The Prosecution’s Case
At the trial, which began on February 28, 1941, the State of California argued that the defendants ran bookmaking establishments and through control of jockeys, altered the outcomes of races on which they’d accepted wagers and themselves had bet at the tracks. Prosecutors alleged that the group had fixed more than 100 races at various tracks — Hollywood Park, Del Mar, Bay Meadows and Tanforan — yielding an estimated $1 million (about $17.7 million today).

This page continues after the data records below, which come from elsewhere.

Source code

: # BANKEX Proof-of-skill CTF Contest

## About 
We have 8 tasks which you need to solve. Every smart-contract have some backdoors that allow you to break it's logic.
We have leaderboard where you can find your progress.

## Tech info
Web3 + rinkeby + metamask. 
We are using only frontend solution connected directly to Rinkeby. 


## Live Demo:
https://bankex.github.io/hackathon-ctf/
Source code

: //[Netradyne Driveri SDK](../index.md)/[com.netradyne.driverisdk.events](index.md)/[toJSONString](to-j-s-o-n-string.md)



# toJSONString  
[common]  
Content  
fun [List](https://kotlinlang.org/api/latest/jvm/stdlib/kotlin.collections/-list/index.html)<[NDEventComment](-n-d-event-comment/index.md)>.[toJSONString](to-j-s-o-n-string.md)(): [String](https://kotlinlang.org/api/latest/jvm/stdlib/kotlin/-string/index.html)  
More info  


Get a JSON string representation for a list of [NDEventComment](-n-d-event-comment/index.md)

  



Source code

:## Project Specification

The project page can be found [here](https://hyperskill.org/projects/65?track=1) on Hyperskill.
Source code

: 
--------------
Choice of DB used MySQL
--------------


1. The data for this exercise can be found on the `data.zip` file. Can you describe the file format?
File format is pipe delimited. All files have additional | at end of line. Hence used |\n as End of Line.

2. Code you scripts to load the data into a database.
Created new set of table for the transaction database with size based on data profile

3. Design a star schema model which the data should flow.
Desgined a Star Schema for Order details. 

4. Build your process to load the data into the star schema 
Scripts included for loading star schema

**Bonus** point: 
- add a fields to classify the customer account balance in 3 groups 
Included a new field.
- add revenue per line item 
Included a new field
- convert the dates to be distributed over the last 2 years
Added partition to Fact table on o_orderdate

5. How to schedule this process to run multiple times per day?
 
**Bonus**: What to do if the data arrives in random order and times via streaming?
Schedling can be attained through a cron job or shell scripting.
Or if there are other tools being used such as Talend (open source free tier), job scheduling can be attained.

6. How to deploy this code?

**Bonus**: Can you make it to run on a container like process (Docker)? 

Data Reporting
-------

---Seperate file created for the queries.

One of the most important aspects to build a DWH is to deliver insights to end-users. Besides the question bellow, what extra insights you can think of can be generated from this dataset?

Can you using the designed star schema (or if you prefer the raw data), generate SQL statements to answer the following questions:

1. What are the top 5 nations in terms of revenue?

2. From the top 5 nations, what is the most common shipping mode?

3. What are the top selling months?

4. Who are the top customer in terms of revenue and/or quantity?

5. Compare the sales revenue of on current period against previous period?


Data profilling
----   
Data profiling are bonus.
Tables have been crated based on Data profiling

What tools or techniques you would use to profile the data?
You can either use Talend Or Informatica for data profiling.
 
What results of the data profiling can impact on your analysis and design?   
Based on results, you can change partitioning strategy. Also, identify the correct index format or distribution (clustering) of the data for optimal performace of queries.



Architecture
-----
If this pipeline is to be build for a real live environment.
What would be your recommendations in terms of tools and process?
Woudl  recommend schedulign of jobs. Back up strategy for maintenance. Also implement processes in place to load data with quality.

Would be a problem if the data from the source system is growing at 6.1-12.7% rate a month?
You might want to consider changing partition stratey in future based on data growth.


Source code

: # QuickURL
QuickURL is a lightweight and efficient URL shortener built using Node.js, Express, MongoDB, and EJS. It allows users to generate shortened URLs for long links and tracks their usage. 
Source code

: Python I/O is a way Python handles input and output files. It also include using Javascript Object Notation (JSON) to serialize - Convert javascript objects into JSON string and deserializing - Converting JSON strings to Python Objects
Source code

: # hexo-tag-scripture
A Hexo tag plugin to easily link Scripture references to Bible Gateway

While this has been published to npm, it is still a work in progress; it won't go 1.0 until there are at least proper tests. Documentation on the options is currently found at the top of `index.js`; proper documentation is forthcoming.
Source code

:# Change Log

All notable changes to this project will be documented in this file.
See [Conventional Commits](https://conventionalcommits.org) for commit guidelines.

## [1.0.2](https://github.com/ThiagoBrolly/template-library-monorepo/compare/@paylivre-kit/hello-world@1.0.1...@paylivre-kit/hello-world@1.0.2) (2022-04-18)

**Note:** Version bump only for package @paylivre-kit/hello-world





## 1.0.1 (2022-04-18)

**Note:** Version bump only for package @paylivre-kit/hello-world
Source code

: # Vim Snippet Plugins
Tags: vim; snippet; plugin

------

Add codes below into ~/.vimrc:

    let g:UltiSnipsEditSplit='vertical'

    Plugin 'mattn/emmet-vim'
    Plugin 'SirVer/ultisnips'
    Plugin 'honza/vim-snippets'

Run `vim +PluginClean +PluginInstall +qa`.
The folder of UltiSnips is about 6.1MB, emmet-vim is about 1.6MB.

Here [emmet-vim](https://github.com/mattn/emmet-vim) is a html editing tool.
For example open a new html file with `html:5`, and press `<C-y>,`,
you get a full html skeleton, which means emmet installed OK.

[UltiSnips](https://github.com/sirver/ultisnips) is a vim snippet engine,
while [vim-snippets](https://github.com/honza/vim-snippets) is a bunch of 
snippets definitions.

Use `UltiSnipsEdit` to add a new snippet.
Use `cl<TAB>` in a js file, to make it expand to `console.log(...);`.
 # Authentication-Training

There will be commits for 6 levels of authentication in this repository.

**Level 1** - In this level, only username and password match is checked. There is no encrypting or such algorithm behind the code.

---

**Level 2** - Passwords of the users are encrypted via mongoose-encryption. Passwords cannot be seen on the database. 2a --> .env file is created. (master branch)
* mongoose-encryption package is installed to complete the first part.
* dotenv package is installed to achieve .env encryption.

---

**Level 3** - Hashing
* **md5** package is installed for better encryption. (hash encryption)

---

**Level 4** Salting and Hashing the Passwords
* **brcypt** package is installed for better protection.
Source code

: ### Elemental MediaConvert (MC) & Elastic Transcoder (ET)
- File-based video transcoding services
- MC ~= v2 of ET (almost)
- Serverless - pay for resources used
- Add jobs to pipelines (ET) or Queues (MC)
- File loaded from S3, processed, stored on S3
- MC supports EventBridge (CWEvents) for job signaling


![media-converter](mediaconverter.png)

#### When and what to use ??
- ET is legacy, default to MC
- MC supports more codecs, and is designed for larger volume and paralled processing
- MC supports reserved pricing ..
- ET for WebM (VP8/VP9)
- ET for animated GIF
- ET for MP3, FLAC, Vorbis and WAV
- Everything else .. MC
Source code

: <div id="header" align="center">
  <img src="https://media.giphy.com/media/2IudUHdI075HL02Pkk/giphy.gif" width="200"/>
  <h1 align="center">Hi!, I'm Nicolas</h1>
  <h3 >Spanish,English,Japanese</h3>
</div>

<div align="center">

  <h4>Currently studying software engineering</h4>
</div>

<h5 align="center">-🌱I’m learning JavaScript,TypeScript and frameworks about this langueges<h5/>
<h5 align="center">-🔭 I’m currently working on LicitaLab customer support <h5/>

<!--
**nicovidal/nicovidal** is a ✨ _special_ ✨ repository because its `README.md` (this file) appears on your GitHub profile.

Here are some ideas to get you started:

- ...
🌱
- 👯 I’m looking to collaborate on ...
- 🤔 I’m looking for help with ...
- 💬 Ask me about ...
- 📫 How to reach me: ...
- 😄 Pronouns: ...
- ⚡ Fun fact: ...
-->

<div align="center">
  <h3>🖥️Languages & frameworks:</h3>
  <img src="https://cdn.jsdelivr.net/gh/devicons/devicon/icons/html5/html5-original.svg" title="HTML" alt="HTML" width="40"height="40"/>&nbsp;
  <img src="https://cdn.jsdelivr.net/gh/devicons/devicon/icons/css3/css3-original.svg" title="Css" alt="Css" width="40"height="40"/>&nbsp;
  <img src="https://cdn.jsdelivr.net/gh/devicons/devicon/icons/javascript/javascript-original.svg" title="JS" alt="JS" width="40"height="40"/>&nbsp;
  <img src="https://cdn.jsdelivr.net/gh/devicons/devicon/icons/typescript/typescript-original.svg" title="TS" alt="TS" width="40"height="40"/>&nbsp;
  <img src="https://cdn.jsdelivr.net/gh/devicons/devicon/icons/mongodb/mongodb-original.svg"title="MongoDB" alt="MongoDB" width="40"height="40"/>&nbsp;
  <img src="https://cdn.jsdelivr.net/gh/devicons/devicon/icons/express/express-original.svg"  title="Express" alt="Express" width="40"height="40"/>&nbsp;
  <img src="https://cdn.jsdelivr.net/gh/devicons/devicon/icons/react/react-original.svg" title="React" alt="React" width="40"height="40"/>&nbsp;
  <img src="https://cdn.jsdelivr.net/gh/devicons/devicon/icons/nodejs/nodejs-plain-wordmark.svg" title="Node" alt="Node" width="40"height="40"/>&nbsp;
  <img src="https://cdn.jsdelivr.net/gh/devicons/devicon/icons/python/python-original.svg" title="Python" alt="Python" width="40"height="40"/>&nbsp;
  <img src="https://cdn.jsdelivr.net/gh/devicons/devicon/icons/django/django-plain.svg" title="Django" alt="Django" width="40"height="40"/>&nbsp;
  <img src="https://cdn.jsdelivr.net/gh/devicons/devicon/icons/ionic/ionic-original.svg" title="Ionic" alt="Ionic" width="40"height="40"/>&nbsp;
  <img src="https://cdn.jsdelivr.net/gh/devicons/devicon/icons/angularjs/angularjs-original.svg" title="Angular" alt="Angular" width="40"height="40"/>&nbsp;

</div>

Sangbusch/Murphy testified for the state in exchange for removal of the charges against him. He explained that Reno, Nevada mobster and illegal gambler William “Bill/Curly” Graham had suggested to him that he contact Einstoss and had furnished the phone number. Sangbusch followed through, and the next day met with Einstoss, Kivel, Chapman and others at the bookies’ Hollywood headquarters, where they discussed the race fixing strategy. Subsequently, Sangbusch began working as an intermediary for the group. He admitted to having distributed about $20,000 ($355,000 today) in bribes from Einstoss to certain jockeys.

Defense: Gambler With Scruples
When Einstoss, free on $3,000 bail, took the stand, he claimed he made money by gambling on odds as opposed to race fixing through bribing jockeys. His attorney, Paul McCormick, argued that Einstoss was “always an honest gambler” (Los Angeles Times, May 3, 1941) yet admitted that Einstoss had given money to the jockeys and had known the jockeys, of their own accord, likely were going to pull their horses.

“But the facts are that the jockeys approached Einstoss,” not the other way around, McCormick added. “They were touting him to bet on certain horses and he paid them money for their tips. It is very probable that they might have pulled those horses to make their tips good and therefore collect more money.”

During final arguments, Einstoss “burst into tears,” got up, left the courtroom, went into an adjoining room, sat and sobbed (Nevada State Journal, May 16, 1941).

The End Result
After two months of testimony, at May’s end, the jury found Einstoss guilty on four misdemeanor counts of contributing to the delinquency of minors but not on the conspiracy charge. The judge ordered he serve a year in county jail and pay a $1,000 ($17,000 today) fine. The convicted man did both.

Subsequently, Einstoss moved to Reno, Nevada. Over the ensuing decades, he co-owned and had some involvement in the casino operations at the Mapes and Riverside hotels and the Horseshoe Club in Reno, along with the Bal Tabarin at Lake Tahoe in Crystal Bay. He had a smaller, nonoperational ownership in Caesars Palace in Las Vegas.

Most of the jockeys who participated in the plot were suspended indefinitely from horse racing in California.

* Bernard Einstoss died in 1966 at age 53 in Southern California.
** Horse racing under the parimutuel wagering system has been legal in The Golden State since 1933.
*** The name “Mooney” comes from the Gaelic word “maoin,” which translates into “wealthy” or “descendant of the wealthy one.”